(Material shown)
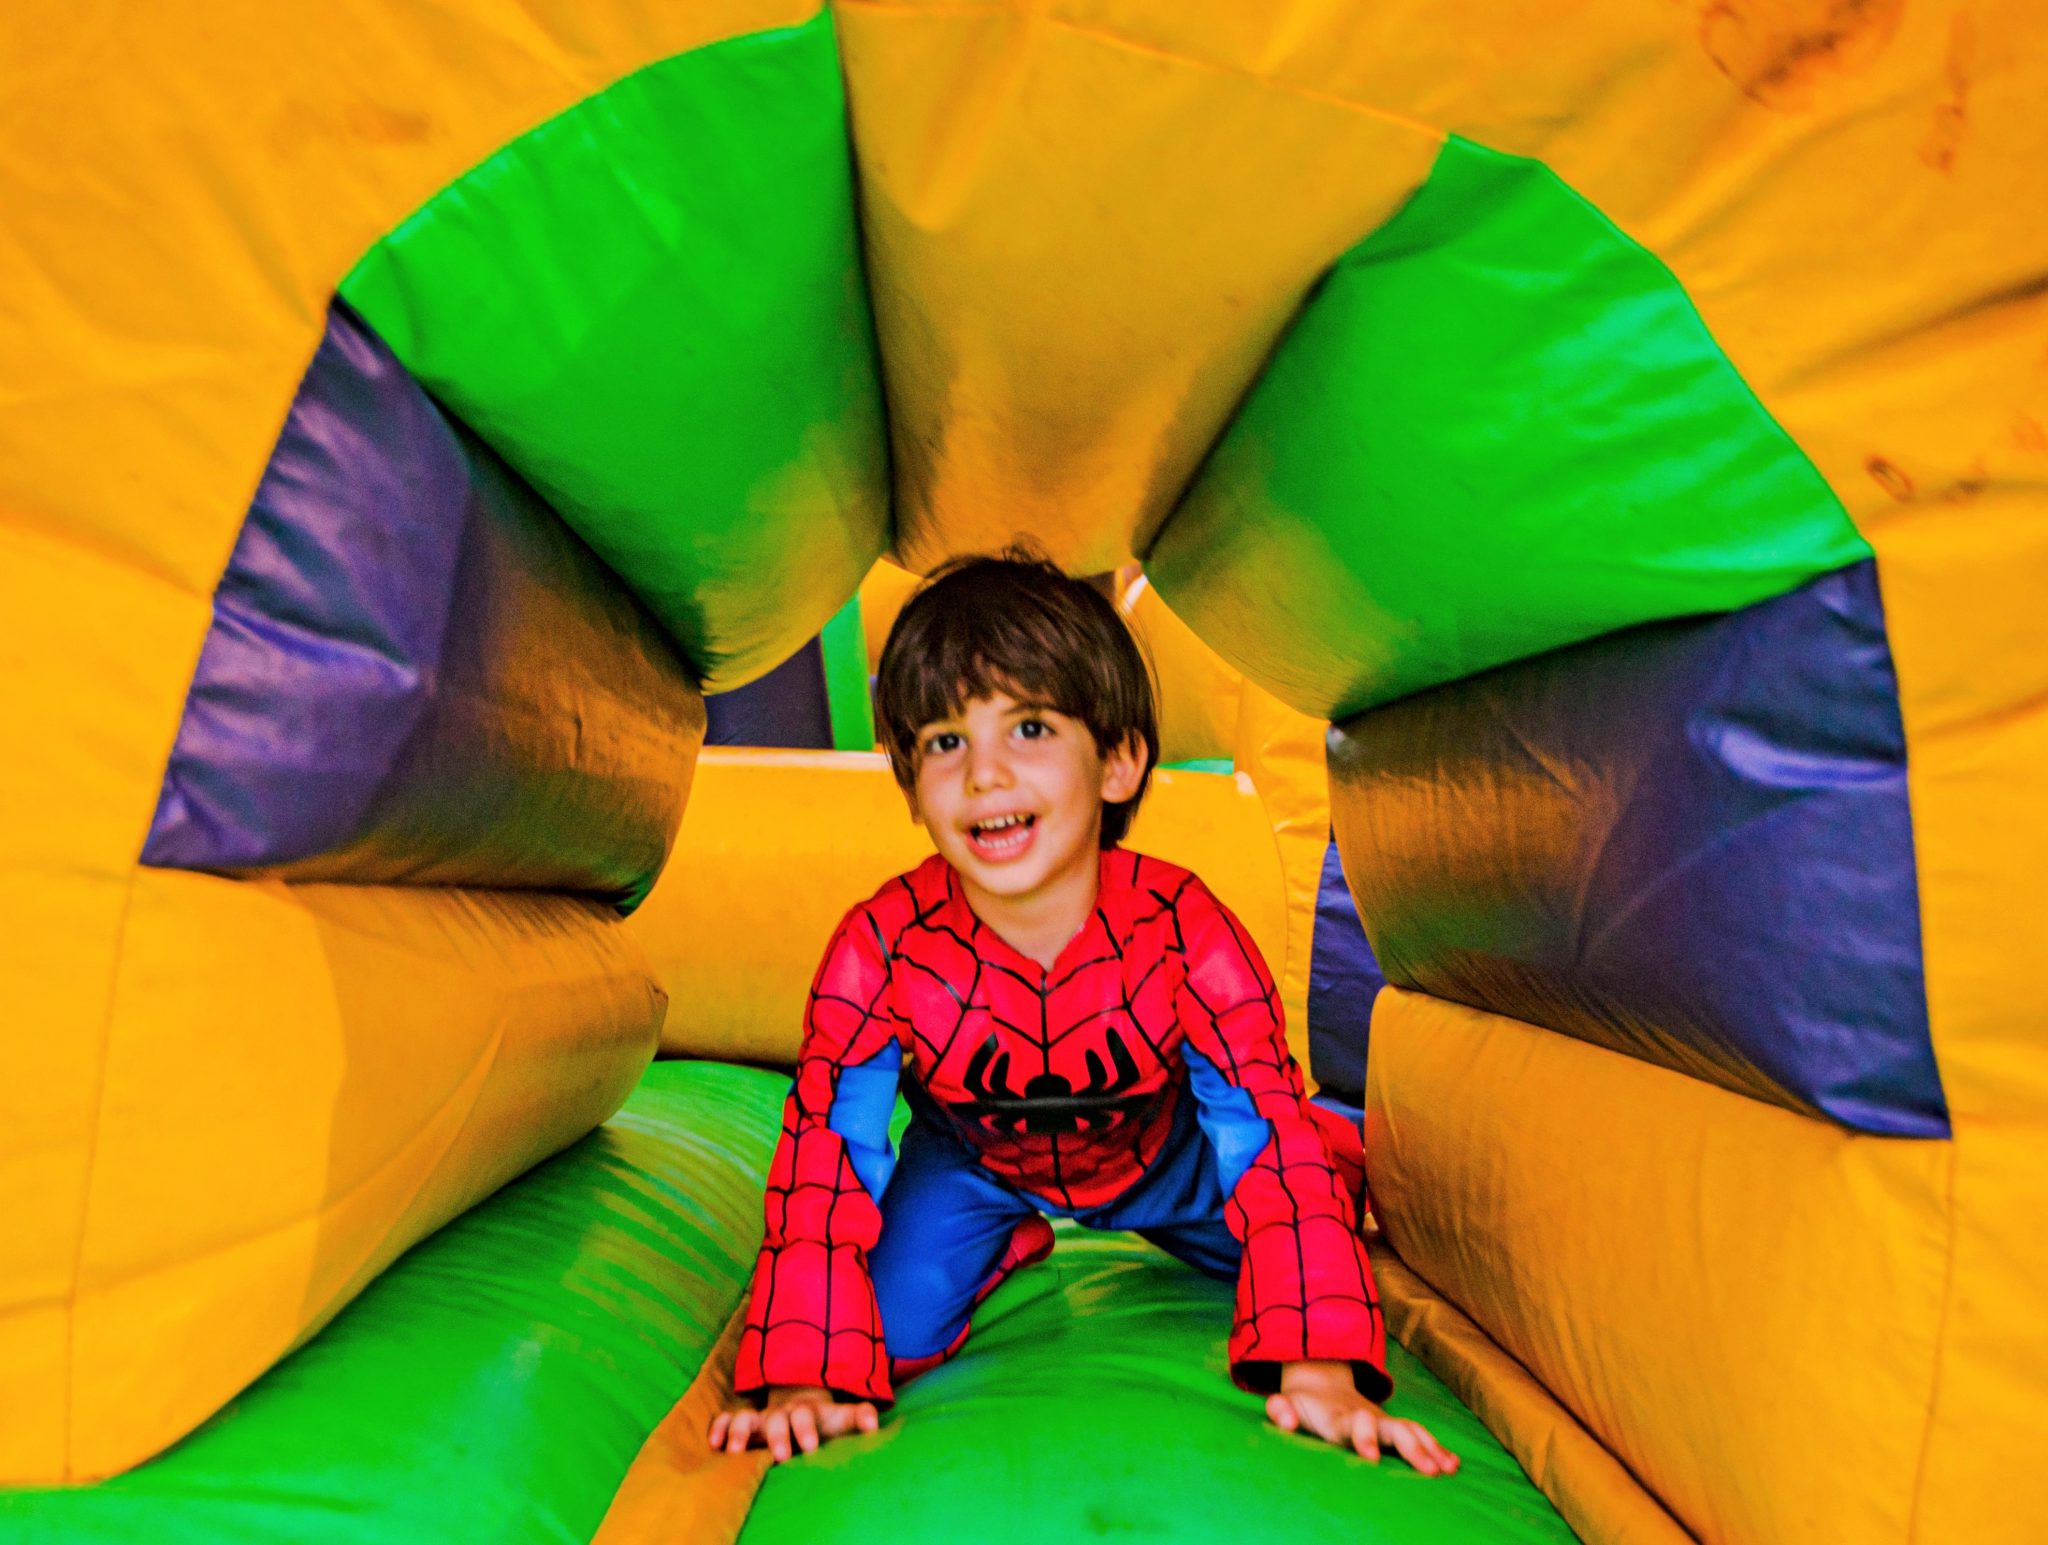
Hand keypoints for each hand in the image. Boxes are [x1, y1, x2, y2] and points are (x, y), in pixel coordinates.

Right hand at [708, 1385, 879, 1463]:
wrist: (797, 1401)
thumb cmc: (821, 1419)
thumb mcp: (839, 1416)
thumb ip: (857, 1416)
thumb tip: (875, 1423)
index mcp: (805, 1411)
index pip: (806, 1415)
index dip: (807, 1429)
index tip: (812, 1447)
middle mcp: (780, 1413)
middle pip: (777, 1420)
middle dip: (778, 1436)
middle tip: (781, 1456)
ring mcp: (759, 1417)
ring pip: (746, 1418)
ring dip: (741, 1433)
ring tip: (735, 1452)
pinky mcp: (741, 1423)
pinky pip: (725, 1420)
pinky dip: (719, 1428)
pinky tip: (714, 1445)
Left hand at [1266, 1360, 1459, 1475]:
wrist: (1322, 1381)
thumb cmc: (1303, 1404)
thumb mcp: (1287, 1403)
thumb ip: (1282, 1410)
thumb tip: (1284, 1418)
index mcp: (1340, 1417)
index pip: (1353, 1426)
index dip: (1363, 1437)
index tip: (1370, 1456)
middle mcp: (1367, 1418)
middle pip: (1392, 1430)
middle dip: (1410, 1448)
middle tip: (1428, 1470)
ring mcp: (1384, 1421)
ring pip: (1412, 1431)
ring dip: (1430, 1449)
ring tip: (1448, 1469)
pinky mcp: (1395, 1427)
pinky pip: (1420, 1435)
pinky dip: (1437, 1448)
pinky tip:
(End Material shown)
_What you have to do_. Print verbatim every line above, apart from the pictures.

_Your solution_.
Hand keypoints for each hand in the image. Boxes are [x1, y1, x2, y2] and points are (x, y), in pixel coordinates.

Right hand at [708, 1385, 879, 1463]:
wrist: (797, 1401)
thumb cmc: (821, 1419)
thumb mcp: (839, 1416)
thumb ip: (857, 1416)
thumb tip: (875, 1423)
index mcp: (805, 1411)
index pip: (806, 1415)
index dip: (807, 1429)
index tip: (812, 1447)
middle mcp: (780, 1413)
middle pip: (777, 1420)
middle dip: (778, 1436)
middle tip: (781, 1456)
ring mcp: (759, 1417)
ring pip: (746, 1418)
ring dip: (741, 1433)
ring tip: (735, 1452)
pinky mcp: (741, 1423)
pinky pip: (725, 1420)
pinky dip: (719, 1428)
pinky tip: (714, 1445)
Left hand at [1266, 1360, 1459, 1475]:
wrist: (1322, 1381)
thumb cmc: (1303, 1404)
thumb mcp: (1287, 1403)
thumb ip: (1282, 1410)
thumb tip: (1284, 1418)
index mcp: (1340, 1417)
index pip: (1353, 1426)
index dip: (1363, 1437)
index tip: (1370, 1456)
middle mcp: (1367, 1418)
middle pip: (1392, 1430)
middle dip: (1410, 1448)
middle tip: (1428, 1470)
ring mcp: (1384, 1421)
ring pip: (1412, 1431)
ring dip: (1430, 1449)
ring tip: (1448, 1469)
pinky mcp: (1395, 1427)
pinky pip: (1420, 1435)
pinky dip: (1437, 1448)
pinky tip:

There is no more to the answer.